## What the exercise asks
Filter task. Return each line of the material that holds the string "Transform".

▬▬▬▬▬▬

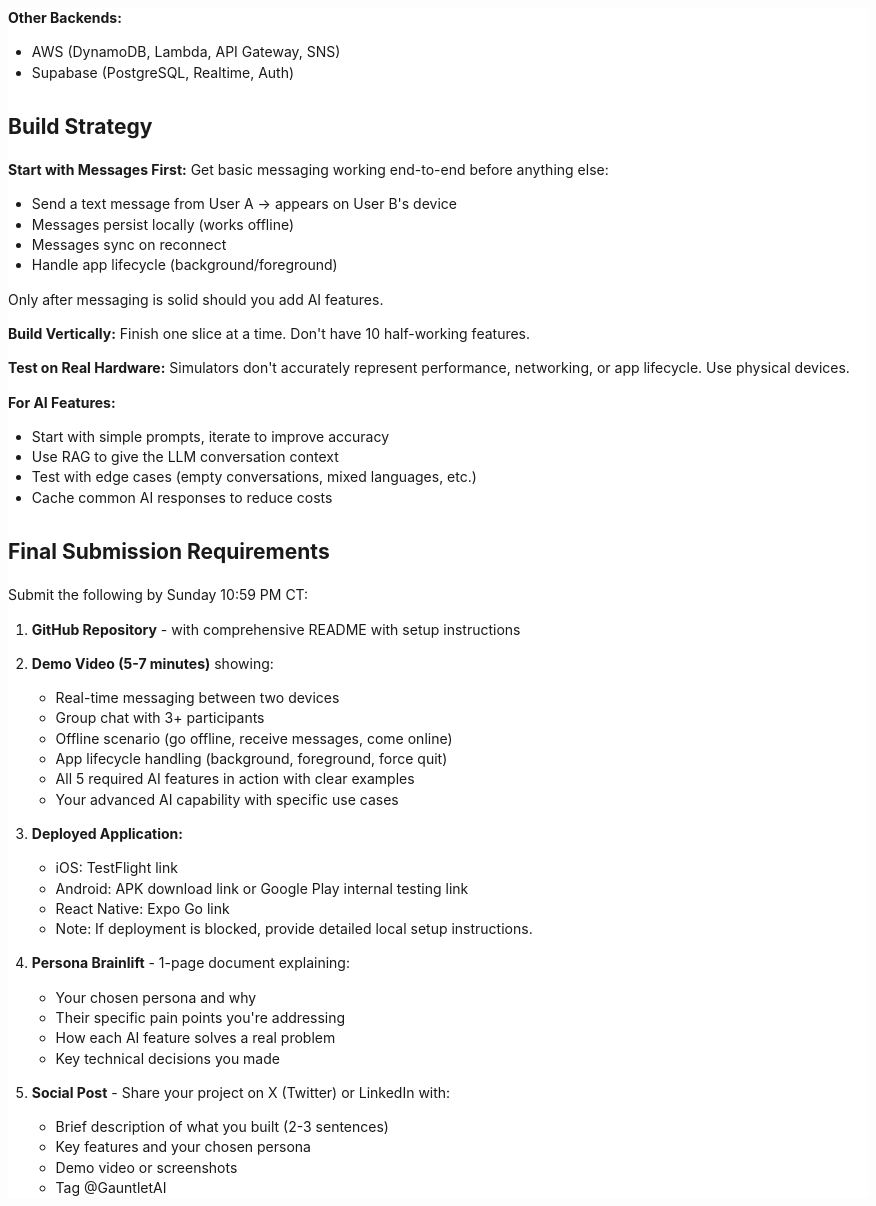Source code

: **Other Backends:**
- AWS (DynamoDB, Lambda, API Gateway, SNS)
- Supabase (PostgreSQL, Realtime, Auth)

## Build Strategy

**Start with Messages First:** Get basic messaging working end-to-end before anything else:
- Send a text message from User A → appears on User B's device
- Messages persist locally (works offline)
- Messages sync on reconnect
- Handle app lifecycle (background/foreground)

Only after messaging is solid should you add AI features.

**Build Vertically:** Finish one slice at a time. Don't have 10 half-working features.

**Test on Real Hardware:** Simulators don't accurately represent performance, networking, or app lifecycle. Use physical devices.

**For AI Features:**
- Start with simple prompts, iterate to improve accuracy
- Use RAG to give the LLM conversation context
- Test with edge cases (empty conversations, mixed languages, etc.)
- Cache common AI responses to reduce costs

## Final Submission Requirements

Submit the following by Sunday 10:59 PM CT:

1. **GitHub Repository** - with comprehensive README with setup instructions

2. **Demo Video (5-7 minutes)** showing:
   - Real-time messaging between two devices
   - Group chat with 3+ participants
   - Offline scenario (go offline, receive messages, come online)
   - App lifecycle handling (background, foreground, force quit)
   - All 5 required AI features in action with clear examples
   - Your advanced AI capability with specific use cases

3. **Deployed Application:**
   - iOS: TestFlight link
   - Android: APK download link or Google Play internal testing link
   - React Native: Expo Go link
   - Note: If deployment is blocked, provide detailed local setup instructions.

4. **Persona Brainlift** - 1-page document explaining:
   - Your chosen persona and why
   - Their specific pain points you're addressing
   - How each AI feature solves a real problem
   - Key technical decisions you made

5. **Social Post** - Share your project on X (Twitter) or LinkedIn with:
   - Brief description of what you built (2-3 sentences)
   - Key features and your chosen persona
   - Demo video or screenshots
   - Tag @GauntletAI
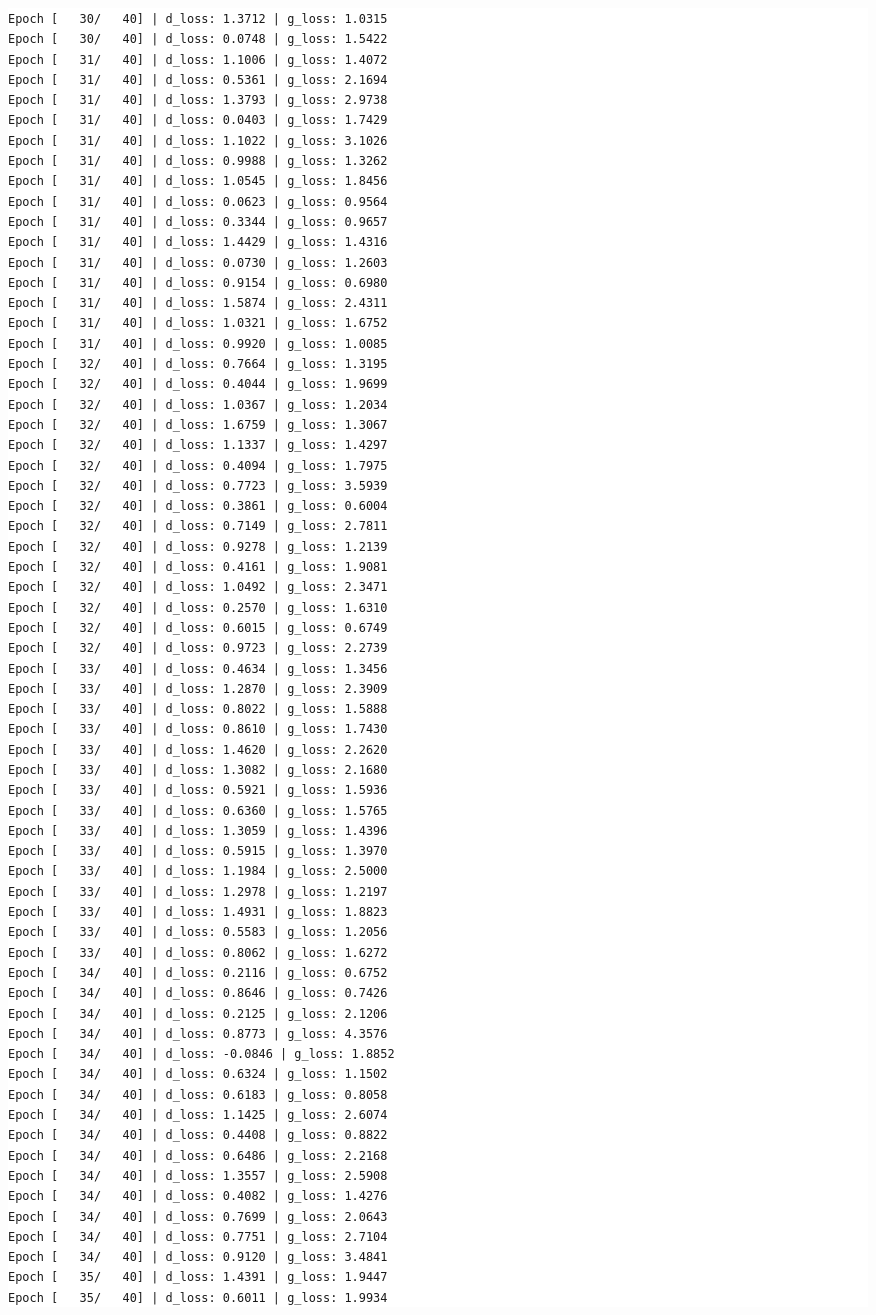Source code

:     Epoch [   30/   40] | d_loss: 1.3712 | g_loss: 1.0315
    Epoch [   30/   40] | d_loss: 0.0748 | g_loss: 1.5422
    Epoch [   31/   40] | d_loss: 1.1006 | g_loss: 1.4072
    Epoch [   31/   40] | d_loss: 0.5361 | g_loss: 2.1694
    Epoch [   31/   40] | d_loss: 1.3793 | g_loss: 2.9738
    Epoch [   31/   40] | d_loss: 0.0403 | g_loss: 1.7429
    Epoch [   31/   40] | d_loss: 1.1022 | g_loss: 3.1026
    Epoch [   31/   40] | d_loss: 0.9988 | g_loss: 1.3262
    Epoch [   31/   40] | d_loss: 1.0545 | g_loss: 1.8456
    Epoch [   31/   40] | d_loss: 0.0623 | g_loss: 0.9564
    Epoch [   31/   40] | d_loss: 0.3344 | g_loss: 0.9657
    Epoch [   31/   40] | d_loss: 1.4429 | g_loss: 1.4316
    Epoch [   31/   40] | d_loss: 0.0730 | g_loss: 1.2603
    Epoch [   31/   40] | d_loss: 0.9154 | g_loss: 0.6980
    Epoch [   31/   40] | d_loss: 1.5874 | g_loss: 2.4311
    Epoch [   31/   40] | d_loss: 1.0321 | g_loss: 1.6752
    Epoch [   31/   40] | d_loss: 0.9920 | g_loss: 1.0085
    Epoch [   32/   40] | d_loss: 0.7664 | g_loss: 1.3195
    Epoch [   32/   40] | d_loss: 0.4044 | g_loss: 1.9699
    Epoch [   32/   40] | d_loss: 1.0367 | g_loss: 1.2034
    Epoch [   32/   40] | d_loss: 1.6759 | g_loss: 1.3067
    Epoch [   32/   40] | d_loss: 1.1337 | g_loss: 1.4297
    Epoch [   32/   40] | d_loss: 0.4094 | g_loss: 1.7975
    Epoch [   32/   40] | d_loss: 0.7723 | g_loss: 3.5939
    Epoch [   32/   40] | d_loss: 0.3861 | g_loss: 0.6004
    Epoch [   32/   40] | d_loss: 0.7149 | g_loss: 2.7811
    Epoch [   32/   40] | d_loss: 0.9278 | g_loss: 1.2139
    Epoch [   32/   40] | d_loss: 0.4161 | g_loss: 1.9081
    Epoch [   32/   40] | d_loss: 1.0492 | g_loss: 2.3471
    Epoch [   32/   40] | d_loss: 0.2570 | g_loss: 1.6310
    Epoch [   32/   40] | d_loss: 0.6015 | g_loss: 0.6749
    Epoch [   32/   40] | d_loss: 0.9723 | g_loss: 2.2739
    Epoch [   33/   40] | d_loss: 0.4634 | g_loss: 1.3456
    Epoch [   33/   40] | d_loss: 1.2870 | g_loss: 2.3909
    Epoch [   33/   40] | d_loss: 0.8022 | g_loss: 1.5888
    Epoch [   33/   40] | d_loss: 0.8610 | g_loss: 1.7430
    Epoch [   33/   40] | d_loss: 1.4620 | g_loss: 2.2620
    Epoch [   33/   40] | d_loss: 1.3082 | g_loss: 2.1680
    Epoch [   33/   40] | d_loss: 0.5921 | g_loss: 1.5936
    Epoch [   33/   40] | d_loss: 0.6360 | g_loss: 1.5765
    Epoch [   33/   40] | d_loss: 1.3059 | g_loss: 1.4396
    Epoch [   33/   40] | d_loss: 0.5915 | g_loss: 1.3970
    Epoch [   33/   40] | d_loss: 1.1984 | g_loss: 2.5000
    Epoch [   33/   40] | d_loss: 1.2978 | g_loss: 1.2197
    Epoch [   33/   40] | d_loss: 1.4931 | g_loss: 1.8823
    Epoch [   33/   40] | d_loss: 0.5583 | g_loss: 1.2056
    Epoch [   33/   40] | d_loss: 0.8062 | g_loss: 1.6272
    Epoch [   34/   40] | d_loss: 0.2116 | g_loss: 0.6752
    Epoch [   34/   40] | d_loss: 0.8646 | g_loss: 0.7426
    Epoch [   34/   40] | d_loss: 0.2125 | g_loss: 2.1206
    Epoch [   34/   40] | d_loss: 0.8773 | g_loss: 4.3576
    Epoch [   34/   40] | d_loss: -0.0846 | g_loss: 1.8852
    Epoch [   34/   40] | d_loss: 0.6324 | g_loss: 1.1502
    Epoch [   34/   40] | d_loss: 0.6183 | g_loss: 0.8058
    Epoch [   34/   40] | d_loss: 1.1425 | g_loss: 2.6074
    Epoch [   34/   40] | d_loss: 0.4408 | g_loss: 0.8822
    Epoch [   34/   40] | d_loss: 0.6486 | g_loss: 2.2168
    Epoch [   34/   40] | d_loss: 1.3557 | g_loss: 2.5908
    Epoch [   34/   40] | d_loss: 0.4082 | g_loss: 1.4276
    Epoch [   34/   40] | d_loss: 0.7699 | g_loss: 2.0643
    Epoch [   34/   40] | d_loss: 0.7751 | g_loss: 2.7104
    Epoch [   34/   40] | d_loss: 0.9120 | g_loss: 3.4841
    Epoch [   35/   40] | d_loss: 1.4391 | g_loss: 1.9447
    Epoch [   35/   40] | d_loss: 0.6011 | g_loss: 1.9934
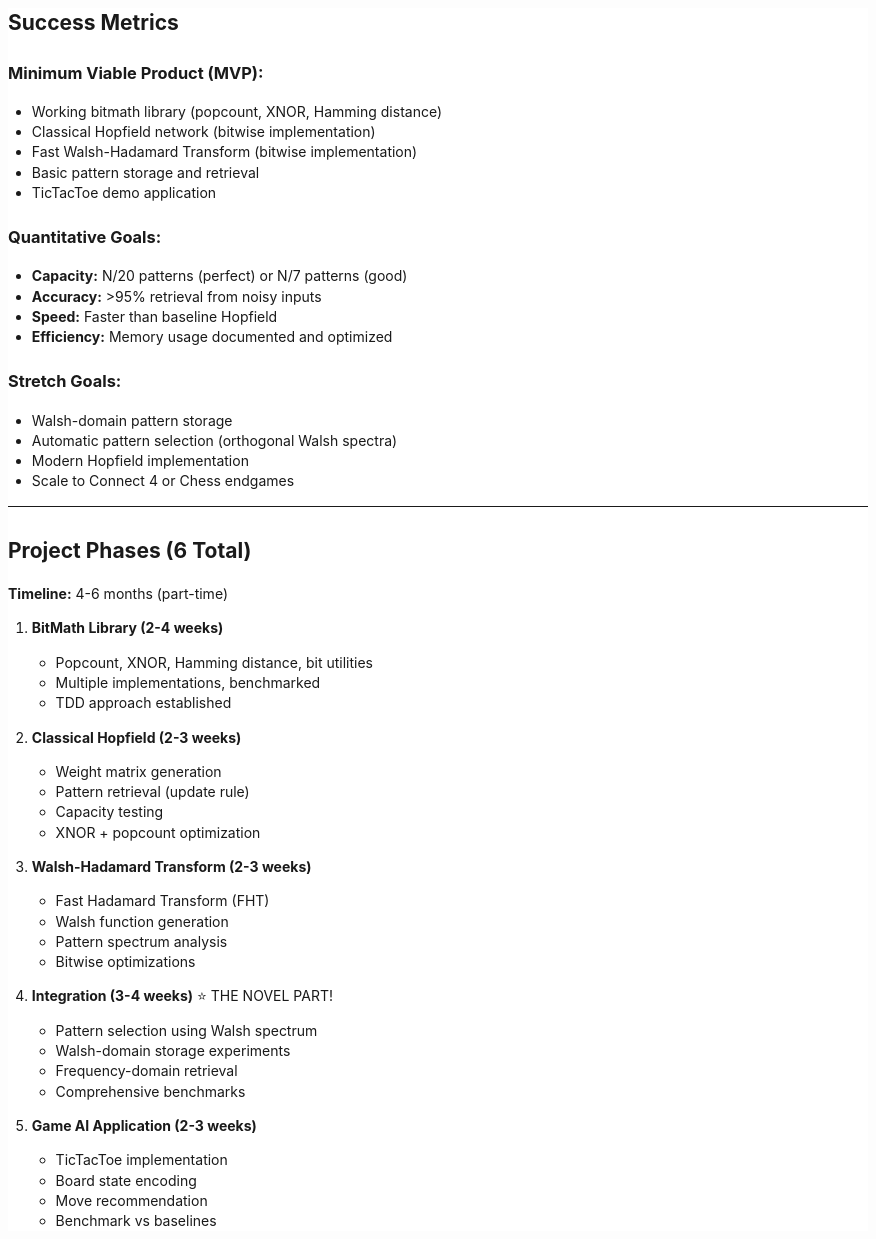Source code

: 
## Success Metrics

### Minimum Viable Product (MVP):
- Working bitmath library (popcount, XNOR, Hamming distance)
- Classical Hopfield network (bitwise implementation)
- Fast Walsh-Hadamard Transform (bitwise implementation)
- Basic pattern storage and retrieval
- TicTacToe demo application

### Quantitative Goals:
- **Capacity:** N/20 patterns (perfect) or N/7 patterns (good)
- **Accuracy:** >95% retrieval from noisy inputs
- **Speed:** Faster than baseline Hopfield
- **Efficiency:** Memory usage documented and optimized

### Stretch Goals:
- Walsh-domain pattern storage
- Automatic pattern selection (orthogonal Walsh spectra)
- Modern Hopfield implementation
- Scale to Connect 4 or Chess endgames

---

## Project Phases (6 Total)

**Timeline:** 4-6 months (part-time)

1. **BitMath Library (2-4 weeks)**
   - Popcount, XNOR, Hamming distance, bit utilities
   - Multiple implementations, benchmarked
   - TDD approach established

2. **Classical Hopfield (2-3 weeks)**
   - Weight matrix generation
   - Pattern retrieval (update rule)
   - Capacity testing
   - XNOR + popcount optimization

3. **Walsh-Hadamard Transform (2-3 weeks)**
   - Fast Hadamard Transform (FHT)
   - Walsh function generation
   - Pattern spectrum analysis
   - Bitwise optimizations

4. **Integration (3-4 weeks)** ⭐ THE NOVEL PART!
   - Pattern selection using Walsh spectrum
   - Walsh-domain storage experiments
   - Frequency-domain retrieval
   - Comprehensive benchmarks

5. **Game AI Application (2-3 weeks)**
   - TicTacToe implementation
   - Board state encoding
   - Move recommendation
   - Benchmark vs baselines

▬▬▬▬▬▬

## Final answer
- Fast Walsh-Hadamard Transform (bitwise implementation)
3. **Walsh-Hadamard Transform (2-3 weeks)**
   - Fast Hadamard Transform (FHT)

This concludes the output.